50 years ago, Irwin Allen's galactic reimagining of Swiss Family Robinson, Lost in Space, ended its run on CBS after three seasons. What had been a straight-up sci-fi drama devolved into campy escapism almost overnight in the first season. You'll find none of that in the new version served up by the writers of "Dracula Untold".
Lost in Space has been reimagined for a new audience and began streaming on Netflix on Friday. A lot has changed from the original 1965-8 series to now. To wit:
Judy Robinson, the eldest daughter, is African-American. This is explained, per research sources, as the result of mother Maureen's first marriage. Meaning that current husband John, an ex-Marine, is Maureen's second husband.
Don West, an Army major in the original series, is a smuggler here. Don't ask.
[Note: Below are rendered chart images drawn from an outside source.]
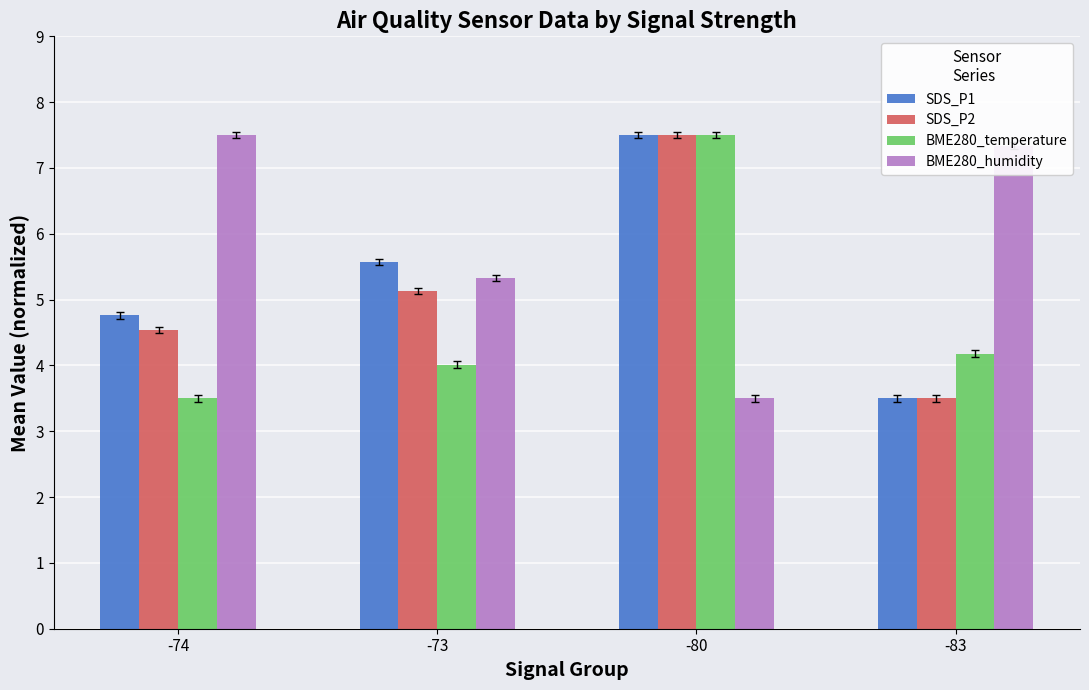

At which category is the sum across all series the highest?

-80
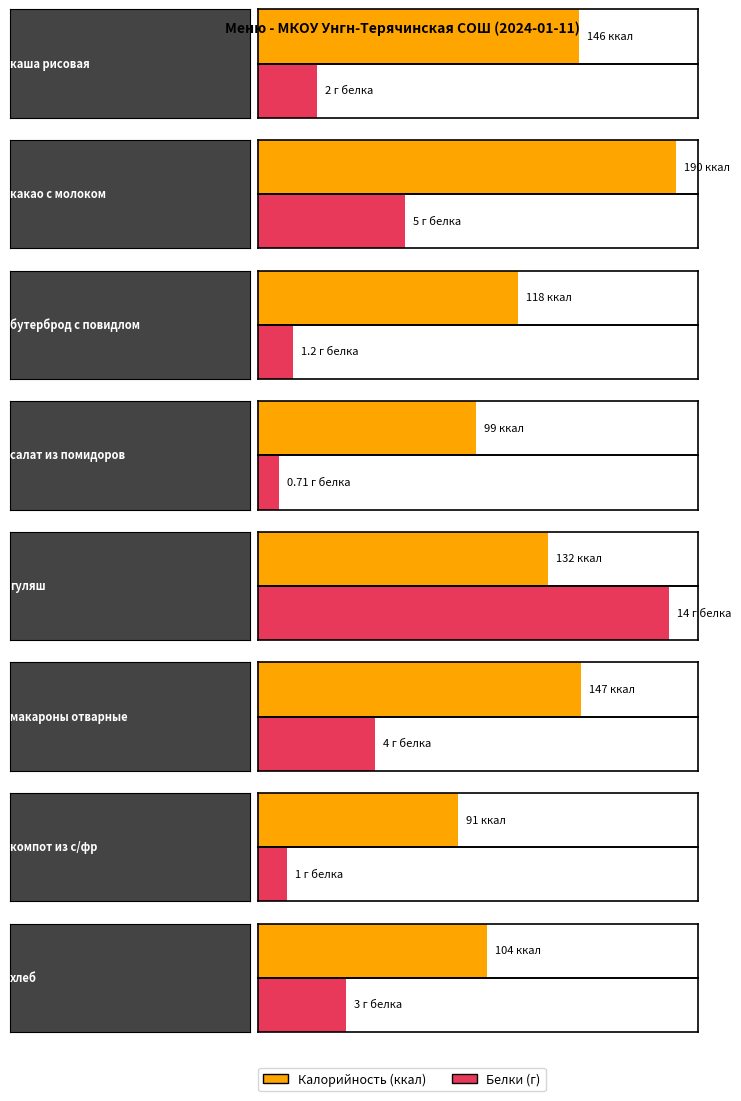

What is the average value of the Белки series?

3.9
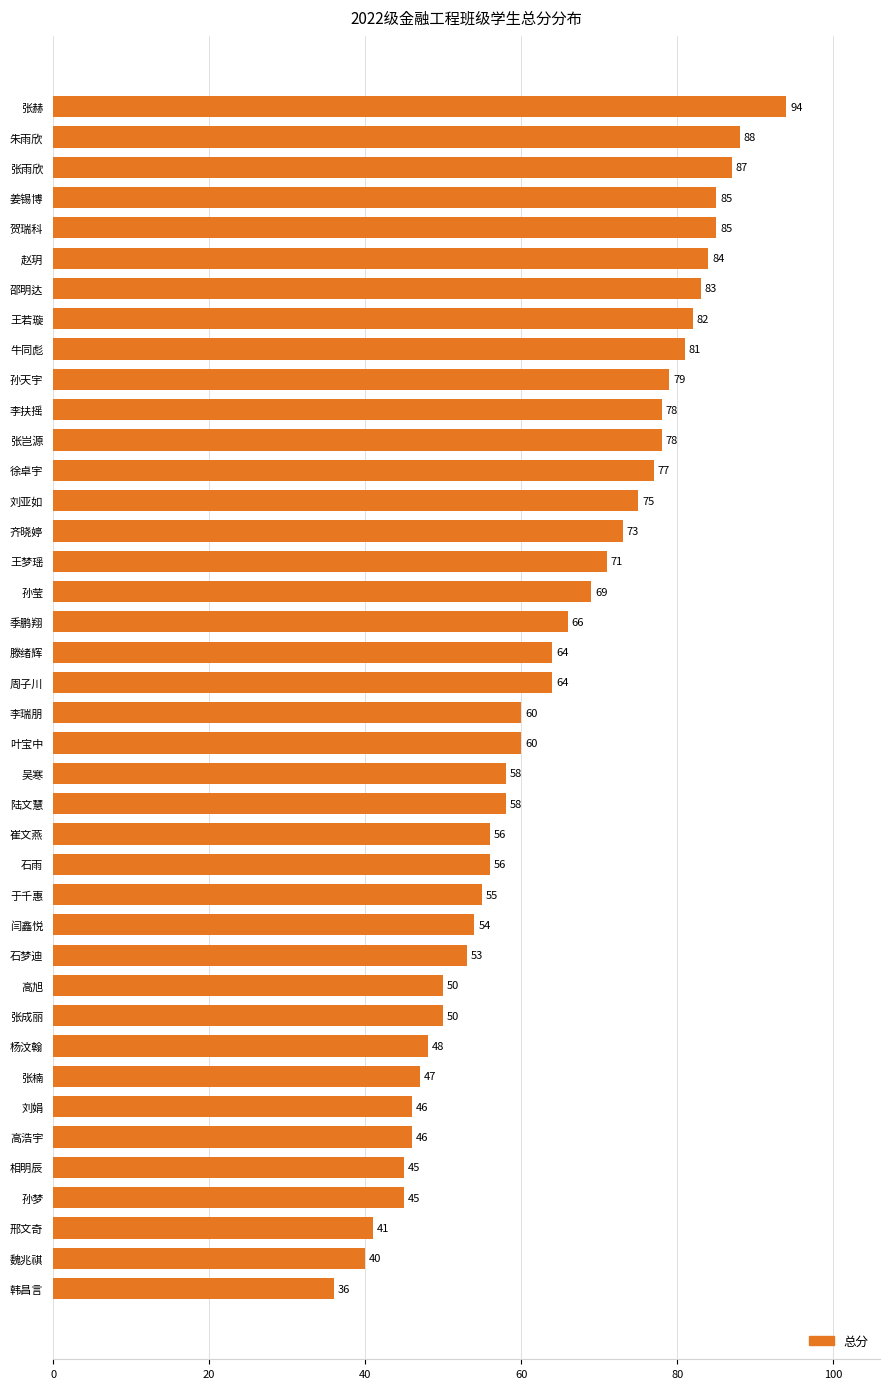

Which has a higher value, 刘娟 or 张成丽?

张成丽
Remember what I said about Dr. Smith being a woman (Parker Posey) this time around? That's really a McGuffin. She's actually a sociopathic thief whose specialty seems to be identity theft. She steals a jacket belonging to a man named Smith, and adopts the guise of Dr. Smith. Her real name, to be revealed as the story goes along, is a homage to two of the original cast. Likewise, another character is similarly christened. A Dr. Zachary Smith does exist on this show, but that's later on down the road.
The Robot isn't the same Robby the Robot knock-off you remember. Instead, it's more of a scary-creepy typical sci-fi 'bot who rarely speaks. As of now.
While the opening theme is new, the producers made sure to use the season 3 score from the original for the closing, although due to time constraints for binge-watchers, only a snippet of the peppy score composed by future Oscar winner John Williams plays as yet another homage to the past.
I realize some critics are having cows over this new version, coming as it does 20 years after the last attempt at a revival, albeit in the form of a feature film that featured Matt LeBlanc (Friends), among others. Since audiences only saw LeBlanc back then as the dimwitted Joey, they may have feared the worst, and bypassed the film, for all we know.
Let's take a look at a trailer.
The robot's design has a familiar look to it, but I seem to recall seeing it in a cartoon someplace. Can't place it right at the moment.
There's room for this series to improve. As the original reflected society and news of its period, so too does this reflect society as we know it today, with the Robinsons as more of a dysfunctional family. As if we needed another one of those.